I can’t change any of that. I can change what is going on now. I’m lonely with no social skills. I have no idea how to meet people without going to a bar and drinking. This I have to learn how to do. Alone. It scares me. I sit in the parking lot of a nice restaurant saying I’m going to go in sit by myself, have an appetizer and see what happens. What happens is I sit in the parking lot for an hour until I cry then I go home. lol  Baby steps. I also have to cut back on the negative music. Blasting Slipknot and Pantera from my speakers while driving just makes me more aggressive. As brilliant as Corey Taylor is I’m going to get in trouble some day. So hopefully I’ll figure some things out soon.

Change is Fast

I don’t know if it’s the new medication or just me. In the last hour I have blogged, taken photos, told the police off, yelled at my dad, talked to myself a lot, cried, almost punched the wall and have felt like throwing up.

The police deserved it. The town decided to dig a 20 foot hole at the end of our driveway and not give us any warning. When my father came home from dialysis they were rude to him and made him park far away and walk back to our house. He had a problem at dialysis where his blood pressure dropped and they were going to have to call the ambulance. So I was pissed and went out there and yelled at them. Of course I sounded crazy because I think my words were a little slurred but you don’t treat an elderly sick man like that. I don’t care who you are. Meanwhile my father is in the house thinking they’re going to look up my name and see I’m Bipolar and have been in trouble before and I’m probably going to get tazered.
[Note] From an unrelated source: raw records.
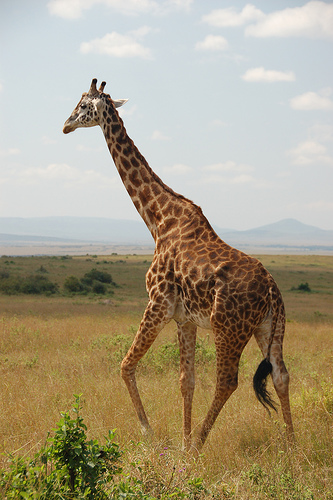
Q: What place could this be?
A: It is a field.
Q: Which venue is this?
A: This is a field.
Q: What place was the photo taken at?
A: It was taken at the field.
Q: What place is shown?
A: It is a field.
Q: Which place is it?
A: It is a field.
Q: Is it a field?
A: Yes, it is a field.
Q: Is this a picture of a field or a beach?
A: It is showing a field.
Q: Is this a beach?
A: No, it is a field.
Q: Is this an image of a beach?
A: No, the picture is showing a field.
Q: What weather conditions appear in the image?
A: It is cloudy.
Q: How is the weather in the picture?
A: It is cloudy.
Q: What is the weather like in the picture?
A: It is cloudy.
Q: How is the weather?
A: It is cloudy.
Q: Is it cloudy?
A: Yes, it is cloudy.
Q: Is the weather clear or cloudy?
A: It is cloudy.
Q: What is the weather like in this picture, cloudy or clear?
A: It is cloudy.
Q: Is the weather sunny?
A: No, it is cloudy.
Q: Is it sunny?
A: No, it is cloudy.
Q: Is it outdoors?
A: Yes, it is outdoors.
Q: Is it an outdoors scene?
A: Yes, it is outdoors.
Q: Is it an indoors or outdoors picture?
A: It is outdoors.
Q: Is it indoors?
A: No, it is outdoors.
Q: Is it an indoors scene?
A: No, it is outdoors.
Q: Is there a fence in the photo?
A: No, there are no fences.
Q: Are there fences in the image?
A: No, there are no fences.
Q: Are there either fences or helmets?
A: No, there are no fences or helmets.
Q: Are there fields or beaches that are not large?
A: No, there is a field but it is large.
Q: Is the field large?
A: Yes, the field is large.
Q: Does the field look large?
A: Yes, the field is large.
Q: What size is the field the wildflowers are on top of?
A: The field is large.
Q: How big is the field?
A: The field is large.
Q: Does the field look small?
A: No, the field is large.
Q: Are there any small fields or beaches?
A: No, there is a field but it is large.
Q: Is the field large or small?
A: The field is large.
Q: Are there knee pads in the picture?
A: No, there are no knee pads.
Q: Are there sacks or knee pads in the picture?
A: No, there are no knee pads or sacks.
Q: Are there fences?
A: No, there are no fences.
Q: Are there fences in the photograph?
A: No, there are no fences.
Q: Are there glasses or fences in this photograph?
A: No, there are no fences or glasses.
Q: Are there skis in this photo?
A: No, there are no skis.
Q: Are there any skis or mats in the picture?
A: No, there are no skis or mats.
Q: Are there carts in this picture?
A: No, there are no carts.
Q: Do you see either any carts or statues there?
A: No, there are no carts or statues.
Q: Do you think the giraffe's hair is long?
A: Yes, the hair is long.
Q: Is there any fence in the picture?
A: No, there are no fences.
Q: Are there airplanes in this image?
A: No, there are no airplanes.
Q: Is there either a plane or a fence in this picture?
A: No, there are no airplanes or fences.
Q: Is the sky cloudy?
A: Yes, the sky is cloudy.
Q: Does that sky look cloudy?
A: Yes, the sky is cloudy.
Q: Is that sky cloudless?
A: No, the sky is cloudy.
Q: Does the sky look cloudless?
A: No, the sky is cloudy.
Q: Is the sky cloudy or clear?
A: The sky is cloudy.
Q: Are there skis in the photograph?
A: No, there are no skis.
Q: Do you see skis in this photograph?
A: No, there are no skis.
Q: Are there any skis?
A: No, there are no skis.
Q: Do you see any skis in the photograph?
A: No, there are no skis.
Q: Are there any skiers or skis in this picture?
A: No, there are no skis or skiers.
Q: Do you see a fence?
A: No, there are no fences.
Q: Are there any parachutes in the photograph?
A: No, there are no parachutes.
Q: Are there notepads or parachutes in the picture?
A: No, there are no parachutes or notepads.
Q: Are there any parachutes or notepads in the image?
A: No, there are no parachutes or notepads.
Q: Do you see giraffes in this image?
A: Yes, there is a giraffe.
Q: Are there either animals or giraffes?
A: Yes, there is a giraffe.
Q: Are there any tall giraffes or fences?
A: Yes, there is a tall giraffe.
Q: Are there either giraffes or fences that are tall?
A: Yes, the giraffe is tall.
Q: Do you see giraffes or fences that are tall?
A: Yes, the giraffe is tall.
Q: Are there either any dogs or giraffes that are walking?
A: Yes, the giraffe is walking.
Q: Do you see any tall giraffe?
A: Yes, there is a tall giraffe.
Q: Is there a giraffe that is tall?
A: Yes, there is a giraffe that is tall.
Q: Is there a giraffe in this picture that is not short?
A: Yes, there is a tall giraffe.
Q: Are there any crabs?
A: No, there are no crabs.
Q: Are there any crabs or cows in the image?
A: No, there are no crabs or cows.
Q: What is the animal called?
A: The animal is a giraffe.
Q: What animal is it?
A: The animal is a giraffe.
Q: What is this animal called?
A: This is a giraffe.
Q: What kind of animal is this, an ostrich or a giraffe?
A: This is a giraffe.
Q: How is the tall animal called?
A: The animal is a giraffe.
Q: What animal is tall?
A: The animal is a giraffe.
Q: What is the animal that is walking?
A: The animal is a giraffe.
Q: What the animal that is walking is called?
A: The animal is a giraffe.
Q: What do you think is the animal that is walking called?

I made nice with them and just explained that he’s very ill and we can’t be boxed in. I still had this overwhelming feeling to hit someone. I used to get like that when I was drinking years ago. All you had to do was look at me, that’s it, just look at me. It’s only day 2 so I have to give it time. This weekend is hard anyway. I know people go out of their way to not talk to me because they’re having parties or gatherings and feel uncomfortable about me. So they just avoid me instead of dealing with me. They either don’t want me around the alcohol, past people that might be there or my babbling. I spend the summer alone. I am not the Incredible Hulk ready to start guzzling your Vodka while turning green and busting out of my clothes. I’m pretty secure in my Sobriety of 6 years and want to see 7.